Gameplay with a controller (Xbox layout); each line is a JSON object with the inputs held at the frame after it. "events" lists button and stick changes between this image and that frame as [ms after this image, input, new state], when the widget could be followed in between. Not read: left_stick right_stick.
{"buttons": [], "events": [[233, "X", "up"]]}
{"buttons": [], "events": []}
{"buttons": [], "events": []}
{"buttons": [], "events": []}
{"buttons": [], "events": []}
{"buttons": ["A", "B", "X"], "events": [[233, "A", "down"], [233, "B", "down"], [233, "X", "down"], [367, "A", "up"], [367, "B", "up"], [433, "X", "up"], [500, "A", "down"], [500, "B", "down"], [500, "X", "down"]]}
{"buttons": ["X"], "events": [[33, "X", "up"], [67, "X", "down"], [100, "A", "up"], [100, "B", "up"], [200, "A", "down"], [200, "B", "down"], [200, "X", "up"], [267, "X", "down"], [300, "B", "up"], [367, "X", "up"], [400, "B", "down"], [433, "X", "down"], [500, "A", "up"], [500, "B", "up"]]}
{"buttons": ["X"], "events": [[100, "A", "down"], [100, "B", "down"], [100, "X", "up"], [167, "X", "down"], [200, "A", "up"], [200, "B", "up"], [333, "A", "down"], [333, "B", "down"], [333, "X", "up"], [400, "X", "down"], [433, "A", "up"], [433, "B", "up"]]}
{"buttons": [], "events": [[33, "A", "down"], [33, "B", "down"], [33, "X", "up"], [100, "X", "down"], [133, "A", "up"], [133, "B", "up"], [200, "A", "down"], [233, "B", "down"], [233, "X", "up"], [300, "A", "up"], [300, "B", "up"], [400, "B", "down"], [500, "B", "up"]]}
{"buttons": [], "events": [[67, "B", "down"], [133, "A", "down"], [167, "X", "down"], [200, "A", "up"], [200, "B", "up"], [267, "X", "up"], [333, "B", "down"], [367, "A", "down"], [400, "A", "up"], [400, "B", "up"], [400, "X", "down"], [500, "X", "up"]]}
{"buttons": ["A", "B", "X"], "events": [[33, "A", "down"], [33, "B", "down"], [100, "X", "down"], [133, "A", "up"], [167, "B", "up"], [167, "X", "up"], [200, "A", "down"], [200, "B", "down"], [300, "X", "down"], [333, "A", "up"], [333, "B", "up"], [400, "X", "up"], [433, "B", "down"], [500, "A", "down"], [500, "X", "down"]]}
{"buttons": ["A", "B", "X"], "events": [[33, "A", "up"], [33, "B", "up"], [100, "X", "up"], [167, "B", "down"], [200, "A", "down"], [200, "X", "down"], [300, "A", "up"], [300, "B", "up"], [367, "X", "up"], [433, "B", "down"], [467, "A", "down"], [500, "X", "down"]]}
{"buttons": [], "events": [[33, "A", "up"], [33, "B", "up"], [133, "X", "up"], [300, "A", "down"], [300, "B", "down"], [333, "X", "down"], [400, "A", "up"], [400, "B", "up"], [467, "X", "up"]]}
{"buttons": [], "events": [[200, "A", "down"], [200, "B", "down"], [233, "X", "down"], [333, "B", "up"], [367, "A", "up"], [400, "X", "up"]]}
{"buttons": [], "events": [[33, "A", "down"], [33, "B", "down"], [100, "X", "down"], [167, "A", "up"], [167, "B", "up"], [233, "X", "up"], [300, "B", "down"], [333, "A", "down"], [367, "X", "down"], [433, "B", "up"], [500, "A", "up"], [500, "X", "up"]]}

=== TASK OBJECTIVE ===
Copy out the entries above without altering a single character.

=== RESULT OF THE TASK ===
Gameplay with a controller (Xbox layout); each line is a JSON object with the inputs held at the frame after it. "events" lists button and stick changes between this image and that frame as [ms after this image, input, new state], when the widget could be followed in between. Not read: left_stick right_stick.
{"buttons": [], "events": [[233, "X", "up"]]}
{"buttons": [], "events": []}
{"buttons": [], "events": []}
{"buttons": [], "events": []}
{"buttons": [], "events": []}
{"buttons": ["A", "B", "X"], "events": [[233, "A", "down"], [233, "B", "down"], [233, "X", "down"], [367, "A", "up"], [367, "B", "up"], [433, "X", "up"], [500, "A", "down"], [500, "B", "down"], [500, "X", "down"]]}
{"buttons": ["X"], "events": [[33, "X", "up"], [67, "X", "down"], [100, "A", "up"], [100, "B", "up"], [200, "A", "down"], [200, "B", "down"], [200, "X", "up"], [267, "X", "down"], [300, "B", "up"], [367, "X", "up"], [400, "B", "down"], [433, "X", "down"], [500, "A", "up"], [500, "B", "up"]]}
{"buttons": ["X"], "events": [[100, "A", "down"], [100, "B", "down"], [100, "X", "up"], [167, "X", "down"], [200, "A", "up"], [200, "B", "up"], [333, "A", "down"], [333, "B", "down"], [333, "X", "up"], [400, "X", "down"], [433, "A", "up"], [433, "B", "up"]]}
{"buttons": [], "events": [[33, "A", "down"], [33, "B", "down"], [33, "X", "up"], [100, "X", "down"], [133, "A", "up"], [133, "B", "up"], [200, "A", "down"], [233, "B", "down"], [233, "X", "up"], [300, "A", "up"], [300, "B", "up"], [400, "B", "down"], [500, "B", "up"]]}
{"buttons": [], "events": [[67, "B", "down"], [133, "A", "down"], [167, "X", "down"], [200, "A", "up"], [200, "B", "up"], [267, "X", "up"], [333, "B", "down"], [367, "A", "down"], [400, "A", "up"], [400, "B", "up"], [400, "X", "down"], [500, "X", "up"]]}
{"buttons": ["A", "B", "X"], "events": [[33, "A", "down"], [33, "B", "down"], [100, "X", "down"], [133, "A", "up"], [167, "B", "up"], [167, "X", "up"], [200, "A", "down"], [200, "B", "down"], [300, "X", "down"], [333, "A", "up"], [333, "B", "up"], [400, "X", "up"], [433, "B", "down"], [500, "A", "down"], [500, "X", "down"]]}
{"buttons": ["A", "B", "X"], "events": [[33, "A", "up"], [33, "B", "up"], [100, "X", "up"], [167, "B", "down"], [200, "A", "down"], [200, "X", "down"], [300, "A", "up"], [300, "B", "up"], [367, "X", "up"], [433, "B", "down"], [467, "A", "down"], [500, "X", "down"]]}
{"buttons": [], "events": [[33, "A", "up"], [33, "B", "up"], [133, "X", "up"], [300, "A", "down"], [300, "B", "down"], [333, "X", "down"], [400, "A", "up"], [400, "B", "up"], [467, "X", "up"]]}
{"buttons": [], "events": [[200, "A", "down"], [200, "B", "down"], [233, "X", "down"], [333, "B", "up"], [367, "A", "up"], [400, "X", "up"]]}
{"buttons": [], "events": [[33, "A", "down"], [33, "B", "down"], [100, "X", "down"], [167, "A", "up"], [167, "B", "up"], [233, "X", "up"], [300, "B", "down"], [333, "A", "down"], [367, "X", "down"], [433, "B", "up"], [500, "A", "up"], [500, "X", "up"]]}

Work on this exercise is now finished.